Now, we need to provide instructions to the compute node on how to run autodock_vina. This information would come from the autodock_vina instruction manual. Continue editing job.slurm with VIM, and add this to the bottom:

# Everything below here should be Linux commands

echo "starting at:"
date

module list
module load intel/17.0.4
module load boost/1.64
module load autodock_vina/1.1.2
module list

cd data/
vina --config configuration_file.txt --out ../results/output_ligands.pdbqt

echo "ending at:"
date

The way this job is configured, it will print a starting date and time, load the appropriate modules, run autodock_vina, write output to the results/ directory, then print the ending date and time.

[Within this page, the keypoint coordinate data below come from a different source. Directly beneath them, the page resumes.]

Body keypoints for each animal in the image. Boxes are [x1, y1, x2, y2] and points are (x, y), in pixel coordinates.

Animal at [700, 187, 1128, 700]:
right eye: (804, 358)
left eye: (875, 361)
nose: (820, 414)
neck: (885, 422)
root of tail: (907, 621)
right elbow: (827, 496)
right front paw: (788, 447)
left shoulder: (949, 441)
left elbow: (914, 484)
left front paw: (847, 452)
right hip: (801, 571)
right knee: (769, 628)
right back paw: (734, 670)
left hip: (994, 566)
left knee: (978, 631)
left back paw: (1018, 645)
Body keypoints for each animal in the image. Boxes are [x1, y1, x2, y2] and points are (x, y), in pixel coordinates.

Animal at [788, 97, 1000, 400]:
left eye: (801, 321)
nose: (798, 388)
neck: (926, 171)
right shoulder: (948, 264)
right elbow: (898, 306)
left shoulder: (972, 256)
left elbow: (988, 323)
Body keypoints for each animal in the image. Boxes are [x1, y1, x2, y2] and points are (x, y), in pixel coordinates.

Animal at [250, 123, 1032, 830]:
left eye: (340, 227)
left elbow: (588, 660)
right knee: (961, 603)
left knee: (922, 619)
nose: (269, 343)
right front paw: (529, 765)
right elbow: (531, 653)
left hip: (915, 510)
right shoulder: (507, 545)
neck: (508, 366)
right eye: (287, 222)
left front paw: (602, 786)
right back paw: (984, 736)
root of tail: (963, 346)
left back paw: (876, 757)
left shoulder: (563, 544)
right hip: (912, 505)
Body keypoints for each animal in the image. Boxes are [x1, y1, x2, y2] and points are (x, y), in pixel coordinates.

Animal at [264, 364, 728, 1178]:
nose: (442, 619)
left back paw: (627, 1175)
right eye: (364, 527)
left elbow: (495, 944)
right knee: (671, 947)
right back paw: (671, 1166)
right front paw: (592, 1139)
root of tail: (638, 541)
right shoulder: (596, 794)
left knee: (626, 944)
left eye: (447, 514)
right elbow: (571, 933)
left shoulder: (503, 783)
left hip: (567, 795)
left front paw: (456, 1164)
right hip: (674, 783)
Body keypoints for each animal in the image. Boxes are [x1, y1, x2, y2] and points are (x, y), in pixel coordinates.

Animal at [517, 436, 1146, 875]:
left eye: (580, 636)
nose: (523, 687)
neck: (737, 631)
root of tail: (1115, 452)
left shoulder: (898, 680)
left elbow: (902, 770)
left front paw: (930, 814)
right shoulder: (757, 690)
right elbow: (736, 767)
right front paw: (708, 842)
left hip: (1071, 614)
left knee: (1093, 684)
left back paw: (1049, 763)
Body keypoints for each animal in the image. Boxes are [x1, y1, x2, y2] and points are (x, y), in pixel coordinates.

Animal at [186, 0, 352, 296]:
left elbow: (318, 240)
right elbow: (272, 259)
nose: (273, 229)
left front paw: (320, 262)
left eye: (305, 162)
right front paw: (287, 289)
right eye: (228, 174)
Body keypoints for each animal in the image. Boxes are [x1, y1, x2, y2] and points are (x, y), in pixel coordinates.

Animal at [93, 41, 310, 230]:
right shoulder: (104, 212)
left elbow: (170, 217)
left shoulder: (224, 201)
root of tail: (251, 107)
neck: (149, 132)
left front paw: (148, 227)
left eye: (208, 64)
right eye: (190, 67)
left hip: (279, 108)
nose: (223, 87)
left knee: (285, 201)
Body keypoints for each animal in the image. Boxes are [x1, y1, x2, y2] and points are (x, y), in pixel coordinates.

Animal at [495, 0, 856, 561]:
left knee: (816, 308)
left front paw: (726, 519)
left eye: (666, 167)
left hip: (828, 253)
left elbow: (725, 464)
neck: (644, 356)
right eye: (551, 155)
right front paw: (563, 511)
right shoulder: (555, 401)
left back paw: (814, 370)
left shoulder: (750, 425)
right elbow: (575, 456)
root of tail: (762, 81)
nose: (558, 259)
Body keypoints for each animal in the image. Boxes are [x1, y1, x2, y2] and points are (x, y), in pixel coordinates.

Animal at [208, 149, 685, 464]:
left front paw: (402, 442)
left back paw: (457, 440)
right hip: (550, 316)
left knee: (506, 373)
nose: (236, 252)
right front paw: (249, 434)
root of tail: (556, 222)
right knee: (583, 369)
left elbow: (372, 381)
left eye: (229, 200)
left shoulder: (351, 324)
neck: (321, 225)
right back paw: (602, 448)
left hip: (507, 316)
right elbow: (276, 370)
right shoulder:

Keep an eye on the results/ directory for output. Once you have filled in the job description, save and quit the file. Submit the job to the queue using the sbatch command`:

$ sbatch job.slurm

To view the jobs you have currently in the queue, use the showq or squeue commands:

$ showq -u
$ showq        # shows all jobs by all users
$ squeue -u $USERNAME
$ squeue       # shows all jobs by all users

If for any reason you need to cancel a job, use the scancel command with the 6- or 7-digit jobid:

$ scancel jobid

For more example scripts, see this directory on Stampede2:

$ ls /share/doc/slurm/

If everything went well, you should have an output file named something similar to vina_job.o864828 in the same directory as the job.slurm script. And, in the results/ directory, you should have some output:

$ cat vina_job.o864828
    # closely examine output

$ ls results
output_ligands.pdbqt
Autodock Output

(Output visualized in UCSF Chimera)

Congratulations! You ran a batch job on Stampede2!